■ Problem details ■
Identify every line in the listing below that contains the word "name", and copy each of those lines.

■ Entries ■
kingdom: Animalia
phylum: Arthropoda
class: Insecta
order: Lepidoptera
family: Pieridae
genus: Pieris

* * *

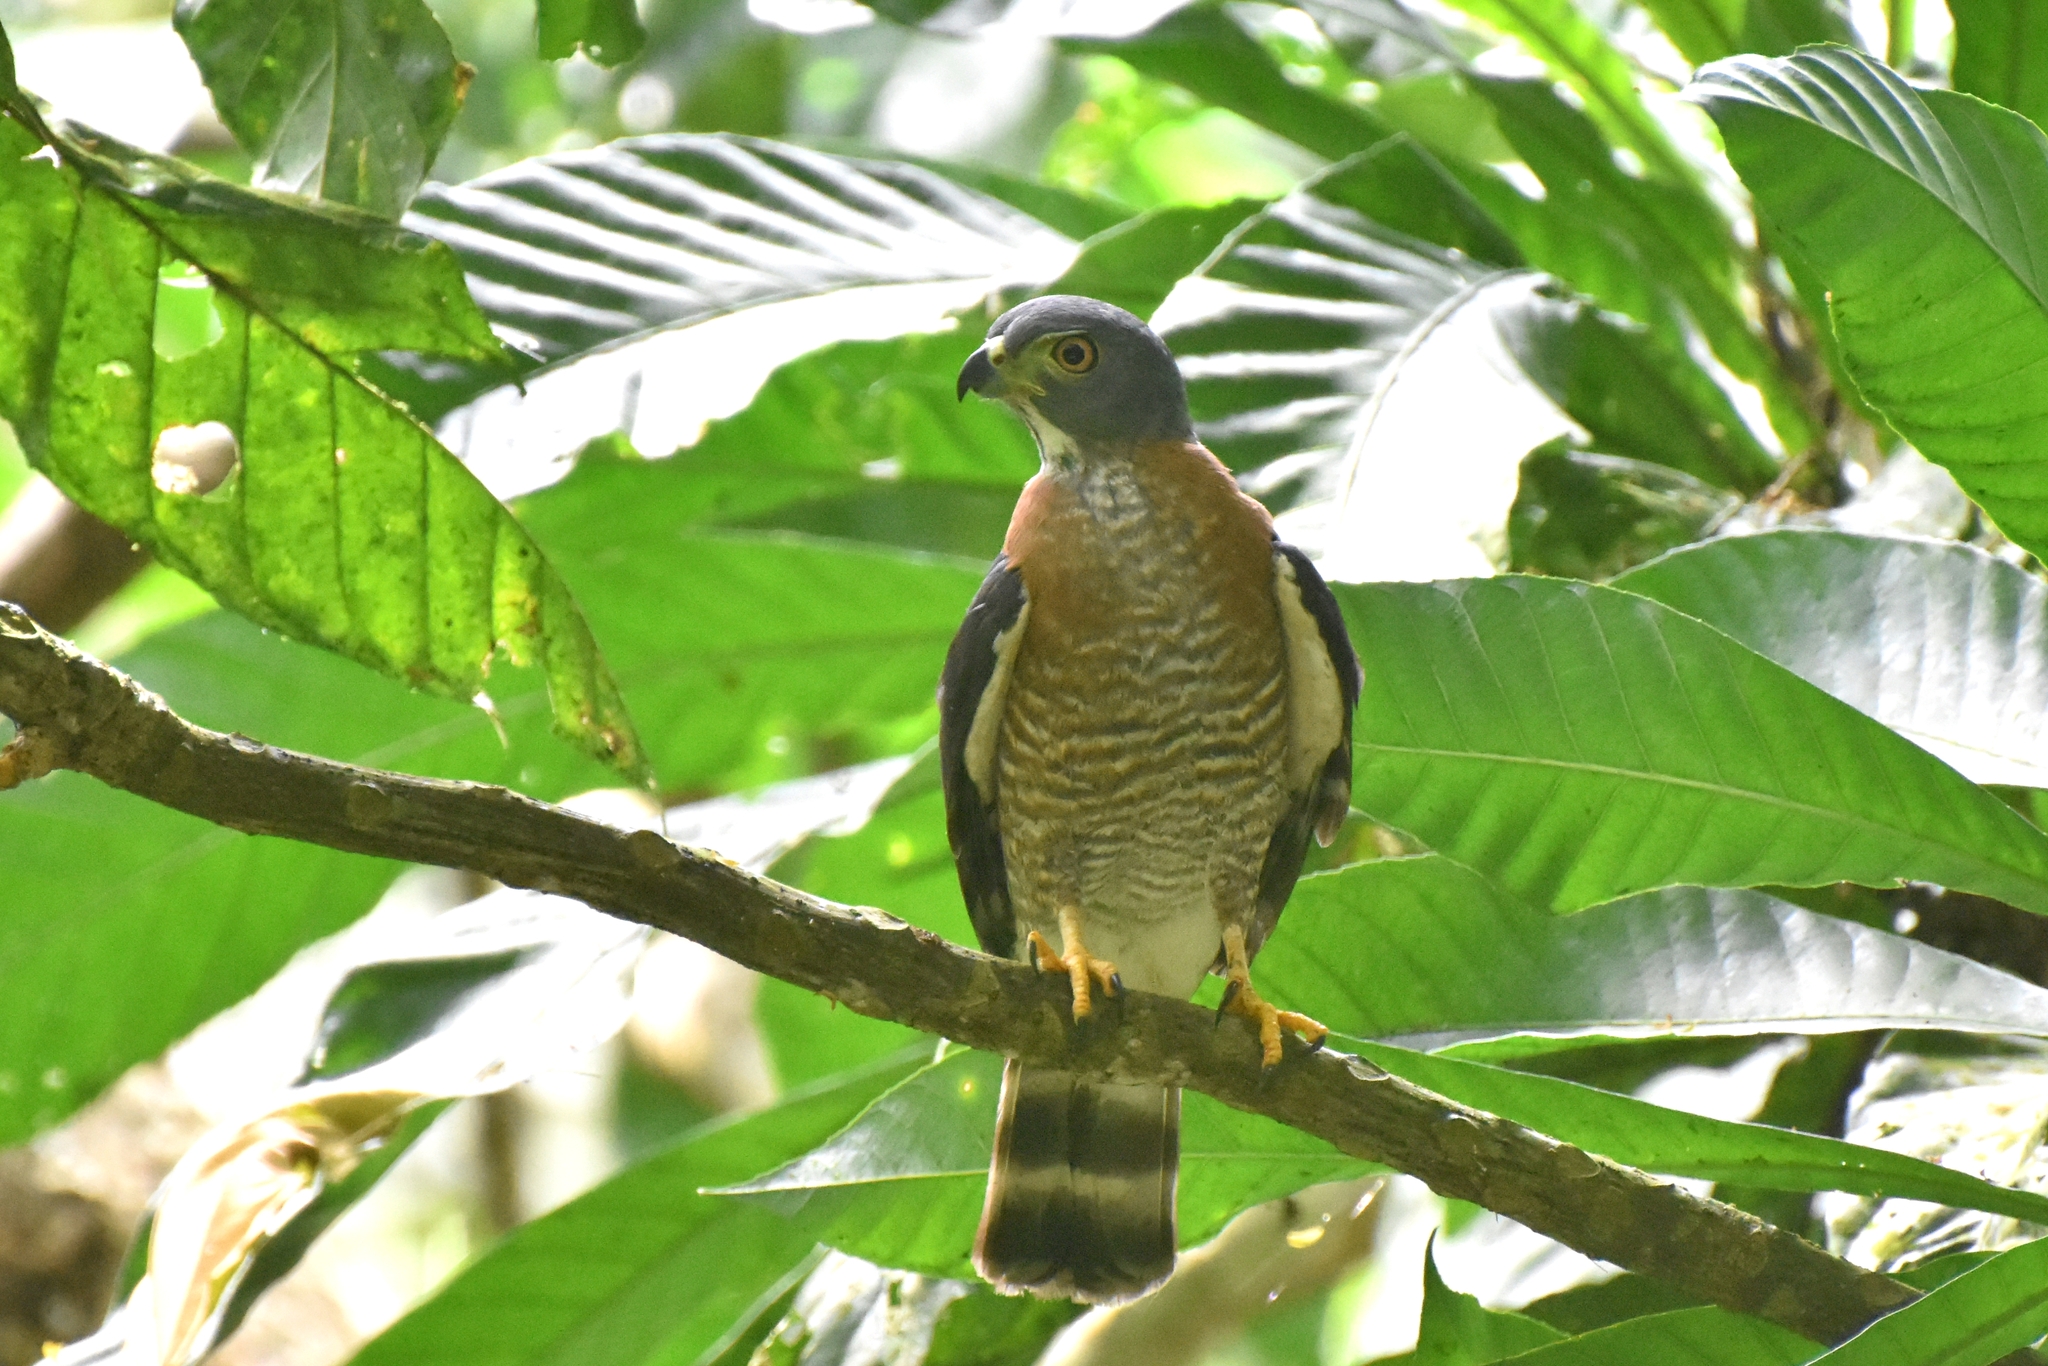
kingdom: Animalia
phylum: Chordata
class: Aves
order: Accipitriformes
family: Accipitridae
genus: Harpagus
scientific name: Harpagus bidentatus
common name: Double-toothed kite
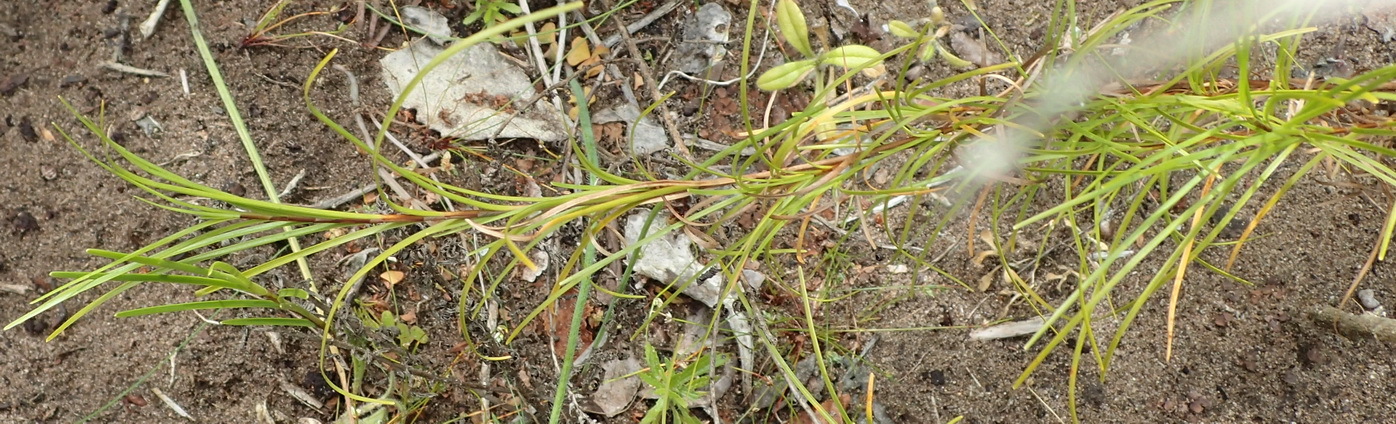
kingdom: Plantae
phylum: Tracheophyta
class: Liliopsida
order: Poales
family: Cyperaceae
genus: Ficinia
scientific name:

■ Task solution ■
scientific name: Harpagus bidentatus
common name: Double-toothed kite
scientific name:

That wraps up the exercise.